Dry Creek Vineyards Chenin Rocks!

So today, Don, one of my wine salesmen, brought by several Dry Creek Vineyard wines.  The ’09 Chenin Blanc, Fume Blanc and the ’07 Cabernet.  The whites were just what I was looking for as we head into spring, and the price made my choice even easier.  I was struck by the thought that many California vineyards charge way to much for the more obscure white varietals.  Now, I know that Chenin is pretty common, especially as Vouvray.  I sell two South African versions at $8.99, and a proper Vouvray, Bove, which is my personal favorite ($12.99).  Now, at my shop in Greenfield, we are usually a bit behind the curve when it comes to the “hot trends” in wine.  These trends hit the cities first, and make their way out slowly – that’s normal everywhere, I would imagine.  Pinot Grigio and Chardonnay are my best selling whites, followed by Sauv Blanc, and Reisling.  Anything else I usually only carry one or two different kinds, like Gavi, Trebbiano, Chenin Blanc, and Gewurtz.  Just about everything else in white, I only carry one – like Albarino, Soave, and Gruner.  White blends are the kiss of death – I think because you never know what you’re going to get when you open it – sweet, dry, acidic, perfumey… they are all over the map.

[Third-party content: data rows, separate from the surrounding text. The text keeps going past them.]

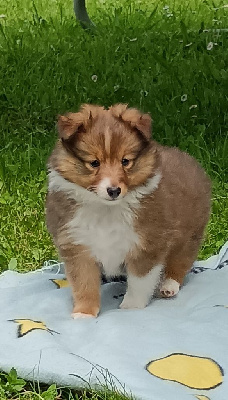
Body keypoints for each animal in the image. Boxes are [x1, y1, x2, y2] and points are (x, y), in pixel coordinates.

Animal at [46, 103, 212, 318]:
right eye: (94, 163)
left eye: (125, 161)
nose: (114, 190)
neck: (106, 209)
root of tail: (190, 159)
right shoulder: (76, 245)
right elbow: (84, 283)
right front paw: (84, 313)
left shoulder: (147, 244)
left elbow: (139, 282)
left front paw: (130, 308)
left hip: (189, 233)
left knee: (181, 261)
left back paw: (168, 286)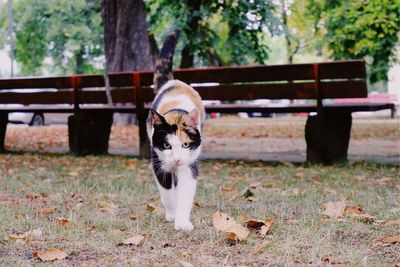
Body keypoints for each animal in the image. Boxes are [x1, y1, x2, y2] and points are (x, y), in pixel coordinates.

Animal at [146, 30, 205, 232]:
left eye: (185, 144)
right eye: (166, 145)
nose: (177, 160)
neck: (176, 112)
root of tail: (173, 81)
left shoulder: (190, 164)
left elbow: (185, 193)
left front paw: (182, 222)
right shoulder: (158, 162)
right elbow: (167, 192)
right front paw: (172, 214)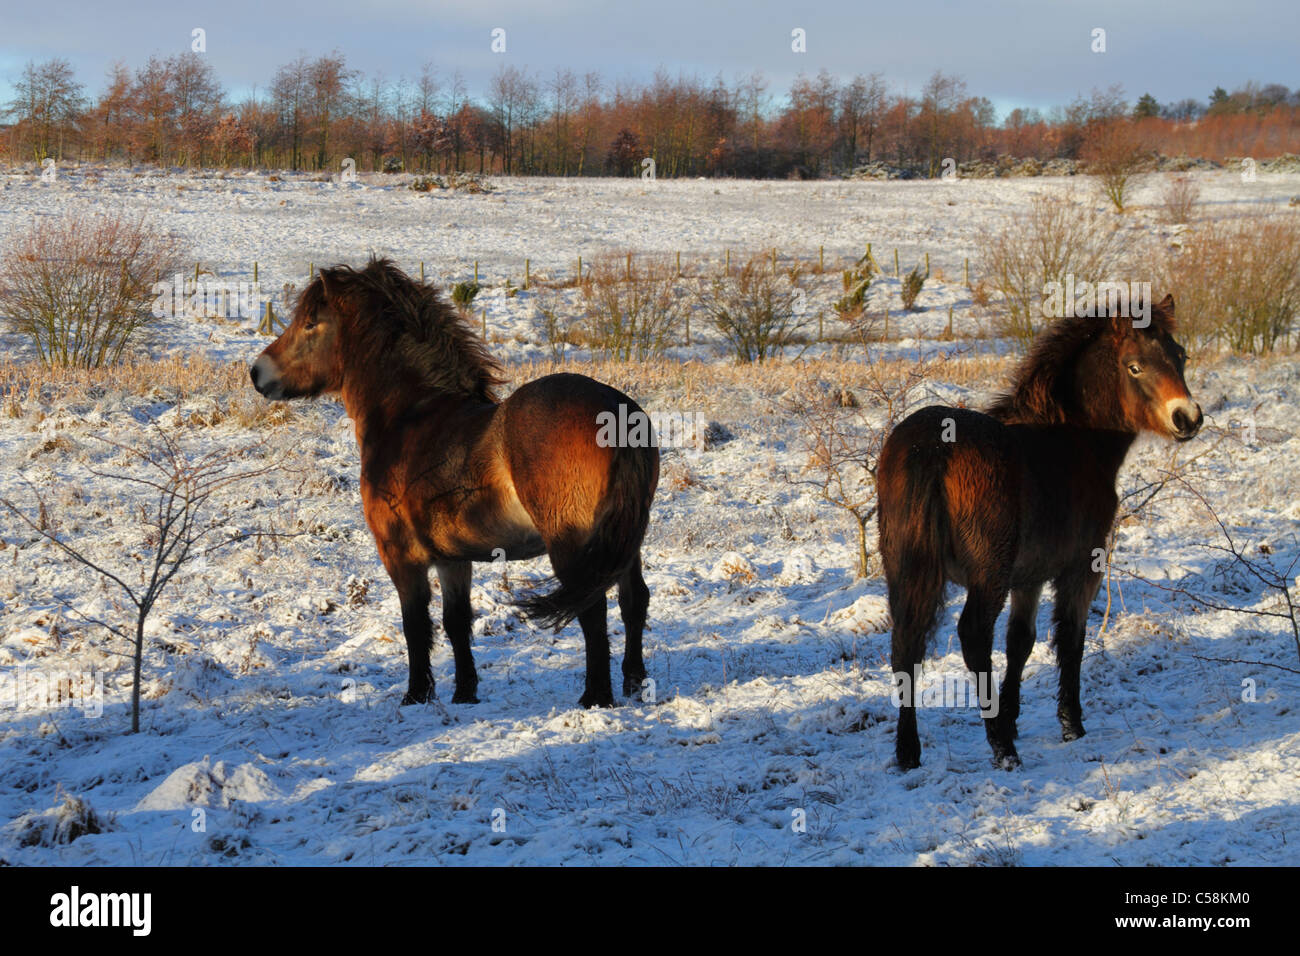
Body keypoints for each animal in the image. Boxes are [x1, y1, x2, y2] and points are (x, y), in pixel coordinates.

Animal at [250, 258, 659, 709]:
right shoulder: (452, 558)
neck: (410, 418)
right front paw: (465, 693)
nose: (257, 372)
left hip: (573, 544)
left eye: (309, 322)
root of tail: (617, 413)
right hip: (624, 542)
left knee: (592, 608)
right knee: (633, 600)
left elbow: (415, 625)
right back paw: (634, 683)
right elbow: (456, 622)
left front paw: (416, 695)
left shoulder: (401, 555)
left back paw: (596, 697)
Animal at [876, 295, 1201, 770]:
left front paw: (1012, 717)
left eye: (1180, 356)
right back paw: (1002, 750)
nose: (1187, 418)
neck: (1073, 440)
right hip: (986, 574)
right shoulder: (1081, 567)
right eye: (1135, 366)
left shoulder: (1027, 578)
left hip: (907, 569)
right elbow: (1070, 638)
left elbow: (1020, 642)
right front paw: (1070, 725)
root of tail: (932, 448)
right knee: (973, 637)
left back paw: (909, 752)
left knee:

But back to my point – there are some great white varietals in California that are just too expensive for the normal wine consumer to take a chance on.  Roussanne comes to mind.  I have tasted some sublime examples from California – but they all seem to be above the $15 range.  Now people are willing to take a chance on something that is around $10 – albeit based on a review or staff recommendation.  But you get over $15, and forget about it – you may be able to sell it with a tasting, but you can’t have a bottle open all the time.  And forget about French and Italian whites that are off the beaten path.  Sometimes I even have a hard time selling the $7.99 ones!

Moscato has become a very popular white these days.  Why?  Because you can buy a bottle for $5.  Now the wines at this price level are not fantastic, but they create a demand.  It is much easier to recommend a Moscato d’asti to someone who has had a Moscato before, and has an idea what to expect.  I know certain varietals are hard to grow, or are only grown in small quantities, so that lends itself to a higher price.  But even producing a small amount at an “intro” price would encourage consumers to expand their horizons.  Big stores call this a “loss leader”.

So, I tasted a very nice Chenin Blanc from Dry Creek Vineyards that I can sell for $9.99, and help promote one of my favorite white grapes.  The Fume Blanc is the same price, and for an appelation wine, that’s a great deal from a quality winery with a proven track record.  It’s my opinion that there is no reason to spend more than $20 for a Californian Sauv Blanc, and wines of this quality at this price just solidifies that premise (more to come on that opinion later).

The verdict?  Less popular white wines need to be cheaper to introduce themselves to the everyday wine buyer.  We would all benefit.